**QUOTED PASSAGE**
- Opening Delimiter -

Verdict: You could add a zero to the 100/1 odds.
As regular readers will know, I like Greece in Eurovision, especially when Sakis Rouvas is singing. He’s not there this year, booooo, instead we have the stupidly-named Freaky Fortune, which probably sounds hip in Greece, which is where they should have stayed. They’re Athens’ version of NKOTB or Backstreet Boys, but they’re 20 years late, and not as good. Actually, they’re pretty crap all round. It’s a tame attempt to grab the youth vote but the problem is that the youths it may have appealed to once, are now in their fifties.
Verdict: Bring back Sakis! – 20/1
Now we’re talking. Now, it’s getting very, very interesting. Yes, it’s a man in drag, and that’s so 1998. OK, so Israel’s Dana International was, technically, transgender, but still, if it’s shock value Austria are going for, then they’re 16 years too late. But once you’re past the “oh it’s a bloke in a dress” thing (you’ll be surprised how quickly you do get past it) what you have is a bloody good song, almost James Bond-esque with its lofty orchestrals and key changes, and Wurst has an incredible voice and a magnetic stage presence.

- Closing Delimiter -

In the Eurovision review, which two boy bands is Freaky Fortune compared to?

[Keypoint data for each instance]

- Opening Delimiter -

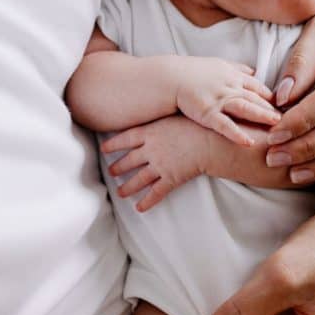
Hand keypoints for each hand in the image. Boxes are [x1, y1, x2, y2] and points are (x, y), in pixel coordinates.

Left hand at [101, 114, 243, 211]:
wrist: (210, 140)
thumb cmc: (198, 122)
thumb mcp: (176, 113)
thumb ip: (163, 116)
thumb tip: (158, 107)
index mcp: (151, 132)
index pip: (126, 138)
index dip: (113, 144)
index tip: (103, 148)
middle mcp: (151, 149)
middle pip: (130, 160)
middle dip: (118, 167)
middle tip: (110, 171)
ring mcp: (160, 165)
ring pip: (139, 179)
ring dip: (128, 187)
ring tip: (120, 193)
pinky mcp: (171, 178)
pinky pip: (156, 193)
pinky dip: (147, 201)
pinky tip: (139, 208)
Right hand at [175, 57, 279, 144]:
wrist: (168, 78)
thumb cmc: (191, 72)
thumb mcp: (217, 65)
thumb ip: (237, 69)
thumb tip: (254, 71)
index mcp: (233, 75)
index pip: (259, 87)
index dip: (273, 98)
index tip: (288, 108)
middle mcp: (228, 86)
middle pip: (256, 97)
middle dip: (274, 108)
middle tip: (292, 119)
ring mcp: (217, 99)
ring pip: (245, 107)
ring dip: (262, 115)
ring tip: (278, 124)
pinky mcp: (206, 112)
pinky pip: (224, 125)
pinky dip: (237, 133)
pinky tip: (249, 142)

- Closing Delimiter -

**SOLUTION**
NKOTB or Backstreet Boys.